- DATASET ENTRIES:
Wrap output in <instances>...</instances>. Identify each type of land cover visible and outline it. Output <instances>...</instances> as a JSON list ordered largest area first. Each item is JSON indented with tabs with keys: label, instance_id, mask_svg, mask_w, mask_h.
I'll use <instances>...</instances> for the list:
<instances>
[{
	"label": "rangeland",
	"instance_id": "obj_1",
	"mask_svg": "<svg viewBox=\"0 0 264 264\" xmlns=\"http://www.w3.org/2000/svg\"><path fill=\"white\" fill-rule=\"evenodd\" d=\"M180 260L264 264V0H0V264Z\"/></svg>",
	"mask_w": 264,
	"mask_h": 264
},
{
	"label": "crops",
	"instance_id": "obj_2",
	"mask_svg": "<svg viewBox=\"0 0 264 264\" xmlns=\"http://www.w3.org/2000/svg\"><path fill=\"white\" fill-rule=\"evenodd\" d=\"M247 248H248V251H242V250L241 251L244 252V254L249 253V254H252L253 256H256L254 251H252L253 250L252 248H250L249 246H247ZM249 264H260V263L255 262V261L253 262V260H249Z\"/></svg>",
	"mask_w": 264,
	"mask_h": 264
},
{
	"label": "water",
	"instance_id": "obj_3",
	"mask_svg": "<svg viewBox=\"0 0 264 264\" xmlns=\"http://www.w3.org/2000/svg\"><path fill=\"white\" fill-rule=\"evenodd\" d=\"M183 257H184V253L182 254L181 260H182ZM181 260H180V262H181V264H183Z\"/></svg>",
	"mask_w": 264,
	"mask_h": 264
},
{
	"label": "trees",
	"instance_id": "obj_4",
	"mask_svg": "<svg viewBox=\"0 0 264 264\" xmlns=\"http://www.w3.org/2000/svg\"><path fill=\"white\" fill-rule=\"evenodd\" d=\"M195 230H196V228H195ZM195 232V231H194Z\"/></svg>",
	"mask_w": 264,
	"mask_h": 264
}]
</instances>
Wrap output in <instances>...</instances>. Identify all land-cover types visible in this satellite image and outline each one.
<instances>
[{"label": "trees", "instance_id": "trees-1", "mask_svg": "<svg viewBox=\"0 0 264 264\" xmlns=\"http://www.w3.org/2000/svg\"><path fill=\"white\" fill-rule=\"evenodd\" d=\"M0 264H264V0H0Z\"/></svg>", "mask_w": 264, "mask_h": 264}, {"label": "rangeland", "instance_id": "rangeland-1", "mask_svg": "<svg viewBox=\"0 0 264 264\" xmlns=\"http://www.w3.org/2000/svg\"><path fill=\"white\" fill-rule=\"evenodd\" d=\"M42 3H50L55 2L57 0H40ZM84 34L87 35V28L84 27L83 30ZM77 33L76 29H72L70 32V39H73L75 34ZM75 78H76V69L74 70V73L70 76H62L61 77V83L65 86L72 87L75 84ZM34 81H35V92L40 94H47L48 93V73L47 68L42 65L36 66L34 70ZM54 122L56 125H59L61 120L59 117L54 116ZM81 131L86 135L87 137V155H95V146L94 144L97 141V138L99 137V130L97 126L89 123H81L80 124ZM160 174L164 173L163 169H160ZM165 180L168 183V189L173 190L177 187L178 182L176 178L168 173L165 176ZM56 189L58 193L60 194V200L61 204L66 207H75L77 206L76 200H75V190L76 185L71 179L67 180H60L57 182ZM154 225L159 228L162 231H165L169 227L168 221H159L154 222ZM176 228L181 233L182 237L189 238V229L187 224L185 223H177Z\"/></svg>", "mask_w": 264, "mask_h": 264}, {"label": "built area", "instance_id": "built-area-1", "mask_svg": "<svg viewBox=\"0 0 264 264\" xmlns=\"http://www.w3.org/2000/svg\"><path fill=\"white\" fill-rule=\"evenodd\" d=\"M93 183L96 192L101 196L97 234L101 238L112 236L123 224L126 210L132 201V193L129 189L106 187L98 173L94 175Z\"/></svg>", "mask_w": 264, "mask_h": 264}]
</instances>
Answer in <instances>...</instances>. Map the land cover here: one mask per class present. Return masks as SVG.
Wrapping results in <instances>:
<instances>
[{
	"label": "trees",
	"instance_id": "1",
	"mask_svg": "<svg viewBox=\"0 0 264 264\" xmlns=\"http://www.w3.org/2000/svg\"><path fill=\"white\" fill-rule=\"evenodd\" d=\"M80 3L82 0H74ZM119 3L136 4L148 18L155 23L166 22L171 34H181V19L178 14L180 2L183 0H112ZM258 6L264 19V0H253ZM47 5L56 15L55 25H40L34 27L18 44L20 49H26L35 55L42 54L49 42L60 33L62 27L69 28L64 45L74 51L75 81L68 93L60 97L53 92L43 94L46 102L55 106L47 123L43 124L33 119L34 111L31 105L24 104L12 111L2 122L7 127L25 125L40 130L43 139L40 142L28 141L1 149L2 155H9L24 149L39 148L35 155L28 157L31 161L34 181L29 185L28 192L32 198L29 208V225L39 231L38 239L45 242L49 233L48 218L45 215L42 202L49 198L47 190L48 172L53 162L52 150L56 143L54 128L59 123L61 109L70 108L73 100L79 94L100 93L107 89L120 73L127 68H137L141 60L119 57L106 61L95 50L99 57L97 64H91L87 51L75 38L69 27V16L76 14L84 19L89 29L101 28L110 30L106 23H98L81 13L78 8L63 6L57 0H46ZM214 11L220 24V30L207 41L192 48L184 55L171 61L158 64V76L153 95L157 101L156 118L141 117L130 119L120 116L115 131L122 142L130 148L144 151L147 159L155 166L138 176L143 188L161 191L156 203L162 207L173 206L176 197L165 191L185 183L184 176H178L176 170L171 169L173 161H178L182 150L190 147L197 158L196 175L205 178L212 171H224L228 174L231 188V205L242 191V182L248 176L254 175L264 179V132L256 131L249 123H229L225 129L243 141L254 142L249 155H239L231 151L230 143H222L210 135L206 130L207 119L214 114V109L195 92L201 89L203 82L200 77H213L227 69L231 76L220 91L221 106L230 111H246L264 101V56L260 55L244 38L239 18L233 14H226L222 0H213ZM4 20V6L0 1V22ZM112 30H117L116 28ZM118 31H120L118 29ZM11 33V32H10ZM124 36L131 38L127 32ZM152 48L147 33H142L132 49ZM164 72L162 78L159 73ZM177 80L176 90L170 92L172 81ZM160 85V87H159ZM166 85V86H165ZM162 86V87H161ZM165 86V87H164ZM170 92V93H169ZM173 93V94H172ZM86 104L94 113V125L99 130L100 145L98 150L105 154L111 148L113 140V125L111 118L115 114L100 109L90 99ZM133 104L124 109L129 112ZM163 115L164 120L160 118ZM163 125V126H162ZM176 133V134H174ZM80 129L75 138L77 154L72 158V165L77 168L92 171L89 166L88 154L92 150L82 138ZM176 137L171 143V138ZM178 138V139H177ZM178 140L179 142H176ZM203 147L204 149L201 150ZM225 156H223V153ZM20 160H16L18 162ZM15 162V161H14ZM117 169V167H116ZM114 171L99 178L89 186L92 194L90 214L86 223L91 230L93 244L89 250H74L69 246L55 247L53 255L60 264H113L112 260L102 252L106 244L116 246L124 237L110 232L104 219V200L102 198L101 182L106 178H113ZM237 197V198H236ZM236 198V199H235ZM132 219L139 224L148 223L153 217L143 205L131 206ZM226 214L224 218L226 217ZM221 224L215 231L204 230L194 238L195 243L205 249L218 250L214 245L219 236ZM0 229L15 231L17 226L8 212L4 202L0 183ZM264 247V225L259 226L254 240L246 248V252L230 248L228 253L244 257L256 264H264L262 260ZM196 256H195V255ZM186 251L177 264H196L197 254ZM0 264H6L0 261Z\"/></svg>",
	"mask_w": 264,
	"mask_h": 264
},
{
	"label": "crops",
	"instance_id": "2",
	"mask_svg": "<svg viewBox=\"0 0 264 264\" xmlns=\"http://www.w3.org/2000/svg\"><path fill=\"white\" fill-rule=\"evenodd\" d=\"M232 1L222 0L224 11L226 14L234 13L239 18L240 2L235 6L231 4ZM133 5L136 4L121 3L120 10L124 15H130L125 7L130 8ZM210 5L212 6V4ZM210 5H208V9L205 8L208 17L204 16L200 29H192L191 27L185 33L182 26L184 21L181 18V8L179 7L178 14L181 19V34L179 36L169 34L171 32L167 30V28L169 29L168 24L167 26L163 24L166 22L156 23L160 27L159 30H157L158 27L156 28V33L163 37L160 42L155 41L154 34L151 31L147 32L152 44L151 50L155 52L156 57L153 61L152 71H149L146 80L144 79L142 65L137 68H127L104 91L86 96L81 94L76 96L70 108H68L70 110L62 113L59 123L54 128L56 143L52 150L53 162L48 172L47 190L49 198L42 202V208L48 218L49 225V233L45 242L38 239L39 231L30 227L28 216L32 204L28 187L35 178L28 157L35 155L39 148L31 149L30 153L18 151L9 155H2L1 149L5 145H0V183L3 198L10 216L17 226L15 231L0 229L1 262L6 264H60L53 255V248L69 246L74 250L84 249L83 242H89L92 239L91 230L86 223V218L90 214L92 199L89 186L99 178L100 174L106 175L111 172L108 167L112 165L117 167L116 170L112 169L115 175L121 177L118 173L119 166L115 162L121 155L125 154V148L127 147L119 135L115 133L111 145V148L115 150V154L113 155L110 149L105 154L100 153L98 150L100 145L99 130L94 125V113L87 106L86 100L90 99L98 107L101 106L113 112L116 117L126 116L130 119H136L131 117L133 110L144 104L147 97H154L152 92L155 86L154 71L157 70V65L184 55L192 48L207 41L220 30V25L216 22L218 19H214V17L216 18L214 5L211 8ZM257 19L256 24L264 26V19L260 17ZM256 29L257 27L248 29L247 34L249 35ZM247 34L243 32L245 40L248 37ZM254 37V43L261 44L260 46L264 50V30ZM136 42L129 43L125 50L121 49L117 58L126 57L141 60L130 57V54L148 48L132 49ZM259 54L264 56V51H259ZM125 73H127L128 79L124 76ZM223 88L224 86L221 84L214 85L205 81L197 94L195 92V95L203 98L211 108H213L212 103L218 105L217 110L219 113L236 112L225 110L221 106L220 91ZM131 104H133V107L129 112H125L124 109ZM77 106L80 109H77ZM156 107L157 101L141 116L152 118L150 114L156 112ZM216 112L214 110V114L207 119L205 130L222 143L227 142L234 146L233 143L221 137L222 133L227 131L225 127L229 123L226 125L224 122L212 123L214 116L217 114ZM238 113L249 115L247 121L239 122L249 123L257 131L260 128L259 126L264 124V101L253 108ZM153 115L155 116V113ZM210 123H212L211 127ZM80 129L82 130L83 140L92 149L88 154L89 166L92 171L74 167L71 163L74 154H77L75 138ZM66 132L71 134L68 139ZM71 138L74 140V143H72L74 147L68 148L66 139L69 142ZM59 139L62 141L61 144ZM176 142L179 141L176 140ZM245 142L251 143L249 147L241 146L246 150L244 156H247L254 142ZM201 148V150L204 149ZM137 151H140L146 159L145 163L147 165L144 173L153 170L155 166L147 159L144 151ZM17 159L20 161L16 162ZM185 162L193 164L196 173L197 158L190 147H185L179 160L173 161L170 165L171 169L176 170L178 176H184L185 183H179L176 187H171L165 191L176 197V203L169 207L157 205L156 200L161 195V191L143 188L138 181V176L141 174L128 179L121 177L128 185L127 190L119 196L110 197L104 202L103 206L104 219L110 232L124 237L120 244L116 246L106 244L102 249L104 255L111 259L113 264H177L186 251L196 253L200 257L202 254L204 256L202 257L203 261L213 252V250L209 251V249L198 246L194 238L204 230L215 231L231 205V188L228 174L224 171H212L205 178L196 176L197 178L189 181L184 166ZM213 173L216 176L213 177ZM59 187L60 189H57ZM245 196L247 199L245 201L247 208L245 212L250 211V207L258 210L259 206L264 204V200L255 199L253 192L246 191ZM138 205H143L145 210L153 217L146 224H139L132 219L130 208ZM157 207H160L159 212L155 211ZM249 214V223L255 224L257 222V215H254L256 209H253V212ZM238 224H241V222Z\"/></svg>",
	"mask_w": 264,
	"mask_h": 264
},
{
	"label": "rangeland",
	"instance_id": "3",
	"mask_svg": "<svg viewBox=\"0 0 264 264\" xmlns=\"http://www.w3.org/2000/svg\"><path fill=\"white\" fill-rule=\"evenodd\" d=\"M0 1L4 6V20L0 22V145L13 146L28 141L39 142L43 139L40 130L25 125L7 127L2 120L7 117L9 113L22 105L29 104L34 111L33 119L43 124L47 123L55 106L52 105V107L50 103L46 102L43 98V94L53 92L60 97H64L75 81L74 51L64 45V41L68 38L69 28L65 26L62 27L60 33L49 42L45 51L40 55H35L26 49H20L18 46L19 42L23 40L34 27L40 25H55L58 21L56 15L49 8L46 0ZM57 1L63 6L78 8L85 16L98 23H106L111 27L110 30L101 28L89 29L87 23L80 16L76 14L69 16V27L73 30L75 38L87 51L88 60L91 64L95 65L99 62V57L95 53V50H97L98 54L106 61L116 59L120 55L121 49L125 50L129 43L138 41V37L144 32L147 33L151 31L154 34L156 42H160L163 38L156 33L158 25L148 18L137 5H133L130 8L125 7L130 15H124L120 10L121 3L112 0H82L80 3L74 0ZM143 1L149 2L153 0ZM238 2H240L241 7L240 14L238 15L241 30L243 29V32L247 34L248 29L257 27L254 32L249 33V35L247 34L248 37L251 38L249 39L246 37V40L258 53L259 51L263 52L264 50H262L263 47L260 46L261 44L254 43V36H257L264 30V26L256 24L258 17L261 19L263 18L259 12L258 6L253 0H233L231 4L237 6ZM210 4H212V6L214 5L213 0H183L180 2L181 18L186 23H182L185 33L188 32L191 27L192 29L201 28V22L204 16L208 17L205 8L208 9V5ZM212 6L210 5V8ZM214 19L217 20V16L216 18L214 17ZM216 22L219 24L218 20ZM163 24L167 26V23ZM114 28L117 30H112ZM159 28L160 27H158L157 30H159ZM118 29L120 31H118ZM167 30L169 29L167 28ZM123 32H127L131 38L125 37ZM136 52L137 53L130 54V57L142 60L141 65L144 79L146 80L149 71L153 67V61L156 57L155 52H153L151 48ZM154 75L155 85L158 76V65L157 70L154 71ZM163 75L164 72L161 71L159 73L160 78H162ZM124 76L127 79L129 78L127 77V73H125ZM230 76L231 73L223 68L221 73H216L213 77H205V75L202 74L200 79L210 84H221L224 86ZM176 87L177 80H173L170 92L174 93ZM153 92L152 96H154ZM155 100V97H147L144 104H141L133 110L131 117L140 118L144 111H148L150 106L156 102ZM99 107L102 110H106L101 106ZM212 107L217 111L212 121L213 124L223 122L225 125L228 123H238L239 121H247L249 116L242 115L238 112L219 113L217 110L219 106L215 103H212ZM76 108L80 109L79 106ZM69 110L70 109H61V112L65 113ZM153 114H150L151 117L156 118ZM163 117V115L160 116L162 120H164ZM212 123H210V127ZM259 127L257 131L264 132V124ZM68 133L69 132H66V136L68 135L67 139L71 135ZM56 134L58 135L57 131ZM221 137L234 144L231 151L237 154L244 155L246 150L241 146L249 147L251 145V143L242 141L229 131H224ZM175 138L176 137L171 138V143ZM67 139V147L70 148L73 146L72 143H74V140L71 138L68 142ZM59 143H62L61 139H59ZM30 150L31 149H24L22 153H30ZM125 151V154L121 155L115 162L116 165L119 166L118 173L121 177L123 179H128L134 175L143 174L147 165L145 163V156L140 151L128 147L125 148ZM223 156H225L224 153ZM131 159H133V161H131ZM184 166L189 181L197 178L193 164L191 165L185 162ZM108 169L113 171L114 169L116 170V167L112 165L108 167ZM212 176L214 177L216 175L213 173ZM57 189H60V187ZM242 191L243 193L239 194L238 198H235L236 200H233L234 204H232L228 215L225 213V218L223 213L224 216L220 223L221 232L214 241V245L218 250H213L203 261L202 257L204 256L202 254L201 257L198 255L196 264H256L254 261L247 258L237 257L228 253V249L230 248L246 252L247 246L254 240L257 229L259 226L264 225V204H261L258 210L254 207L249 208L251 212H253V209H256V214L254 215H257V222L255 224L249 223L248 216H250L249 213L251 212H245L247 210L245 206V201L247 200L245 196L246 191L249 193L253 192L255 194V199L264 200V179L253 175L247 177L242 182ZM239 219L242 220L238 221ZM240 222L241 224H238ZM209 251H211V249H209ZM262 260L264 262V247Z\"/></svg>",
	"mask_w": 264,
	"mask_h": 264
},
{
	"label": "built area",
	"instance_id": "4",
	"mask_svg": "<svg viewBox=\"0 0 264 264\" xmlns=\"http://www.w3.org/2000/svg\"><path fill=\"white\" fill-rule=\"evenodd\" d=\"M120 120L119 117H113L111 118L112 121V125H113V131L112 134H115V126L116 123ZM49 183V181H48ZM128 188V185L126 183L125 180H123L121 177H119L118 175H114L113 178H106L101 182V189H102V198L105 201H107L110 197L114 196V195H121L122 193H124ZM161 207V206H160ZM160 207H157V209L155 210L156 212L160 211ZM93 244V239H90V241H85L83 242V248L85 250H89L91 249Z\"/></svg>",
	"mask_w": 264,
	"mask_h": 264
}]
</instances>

- WHAT IS REQUIRED:
From the records above, list every line that contains the word "each".

- RESULT:
Wrap output in <instances>...</instances>. Identify each type of land cover visible and outline it. Output <instances>...</instances> as a JSON list ordered largest area first. Each item is JSON indented with tabs with keys: label, instance_id, mask_svg, mask_w, mask_h.
Wrap output in <instances>...</instances>. Identify all land-cover types visible in this satellite image and outline each one.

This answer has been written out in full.